== Extracted text ==
——————————
For DMS to be used to parameterise all-atom molecular mechanics force fields—either from scratch, by tuning existing parameters [8], or by adding new atom types—a few issues need to be addressed. Algorithms such as particle mesh Ewald for long-range electrostatic interactions [77] will have to be implemented in differentiable frameworks. The best form for temperature control during training will have to be considered, as stochasticity will likely affect the gradients. In this study, the thermostat was not used during training. Even the form of the numerical integration will have to be explored, as it is unclear that velocity Verlet integration with a standard time step is best-suited to DMS. In previous work damping of velocities or gradients have been used to prevent exploding gradients [34, 75]. It has also been shown that discrete time steps [75] and large time steps [34] can lead to incorrect gradients. Ensuring continuous potentials and reasonable time steps should prevent these issues, and the standard all-atom potentials—harmonic, cosine, Coulomb and Lennard-Jones—are all continuous. However, cutoffs for short-range forces and neighbour lists will have to be carefully considered. Finding the parameters for a simple water model would be an ideal system to start with [18].
——————————
== Supplied material ==

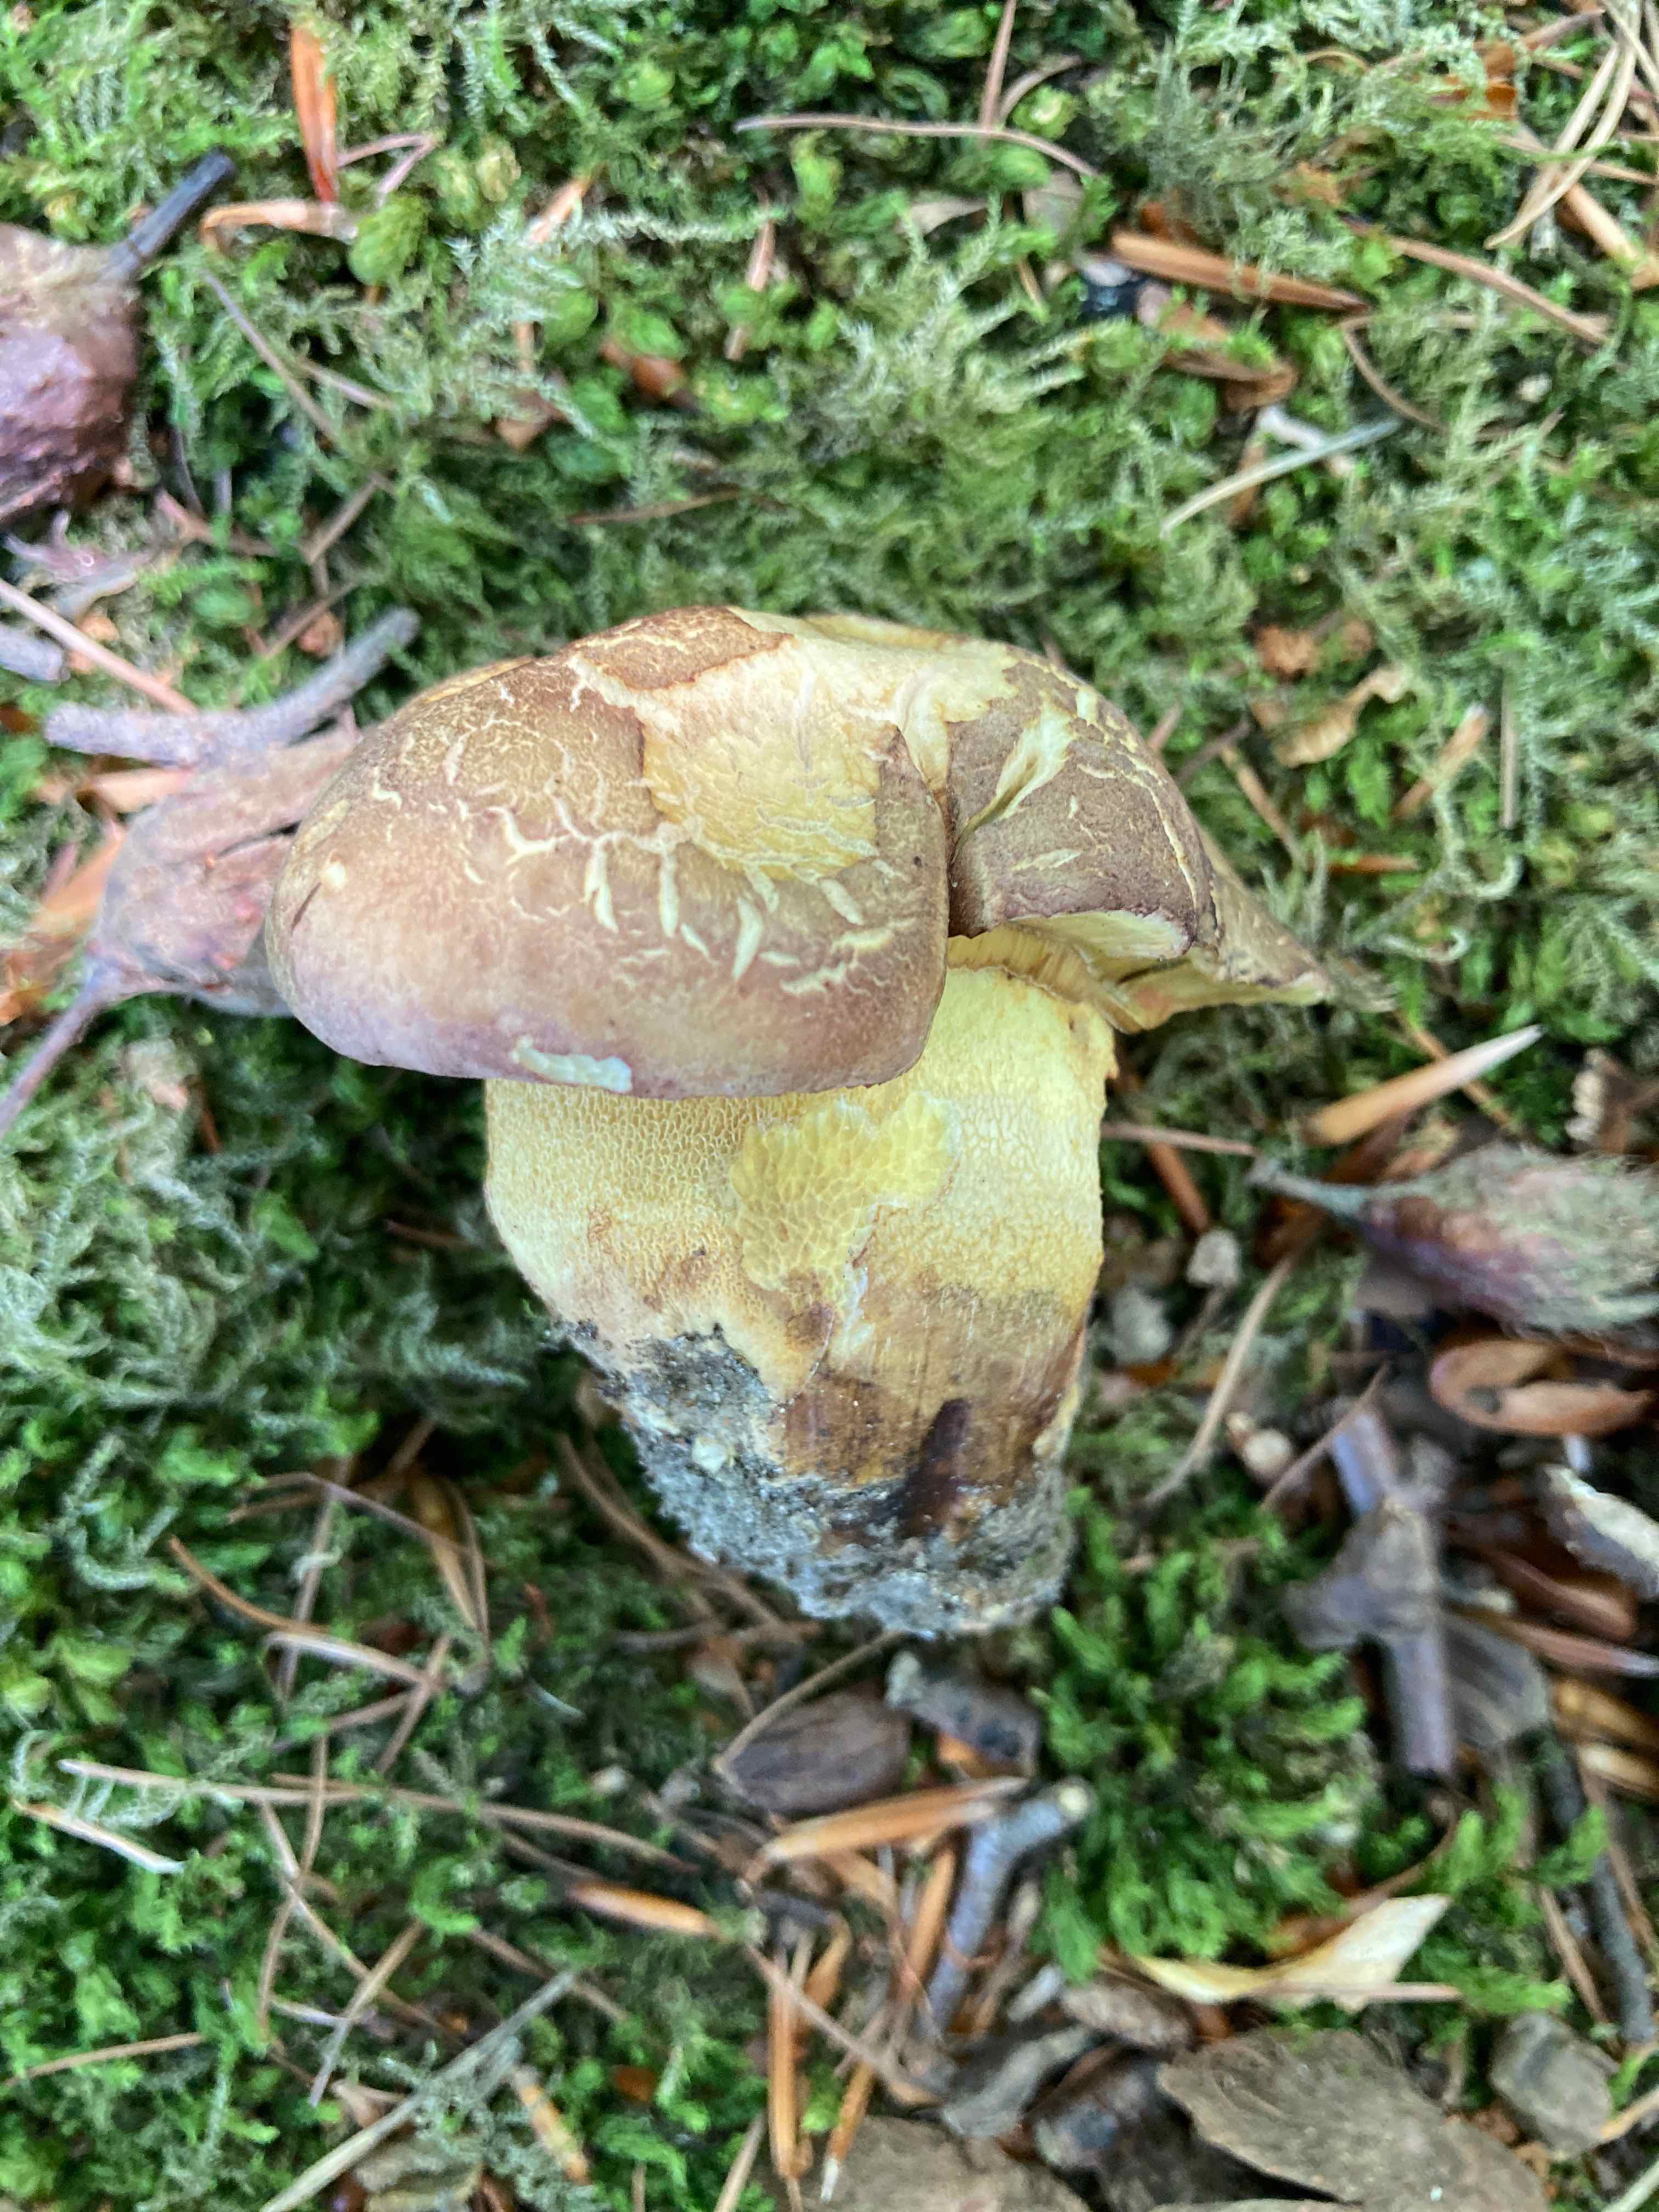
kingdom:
——————————
== Things to do ==
1/ According to the passage on differentiable molecular simulation, what would be an ideal system to start with?
2/ Pick up the passage on differentiable molecular simulation after its last sentence and carry it on.
The data has no part in this exercise.

== Task results ==
1/ Finding the parameters for a simple water model.

2/
DMS, like deep learning, appears to be sensitive to hyperparameters, and generally appropriate choices for these will have to be discovered. Learned potentials being amenable to physical interpretation helps when investigating such issues, as well as alleviating problems of under-specification and shortcut learning identified for neural networks [78]. For example, increasing the learning rate in this study gives jagged potentials, whereas decreasing it leads to prohibitively slow training.

As with analogous developments in deep learning, a limitation of DMS is the GPU memory required. Most deep learning software frameworks are geared towards reverse-mode AD, in which intermediate results of the forward pass of the network are stored and used during the reverse pass to calculate gradients. The requirement to store intermediate results means that it scales linearly in memory with the number of steps for DMS. By contrast, forward-mode AD does not store intermediate results because the gradients are calculated in tandem with the forward pass. The memory required does not therefore increase with the number of steps, though the number of learned parameters does affect the computation speed. Use of forward-mode AD may provide a way for DMS to use the large number of steps during training that would be required to learn molecular mechanics force fields. Advances in hardware, GPU parallelism and algorithmic techniques such as gradient checkpointing, invertible simulations [79], adjoint sensitivity [29, 30] and offloading compute to the CPU [80] also present solutions to the issue of GPU memory.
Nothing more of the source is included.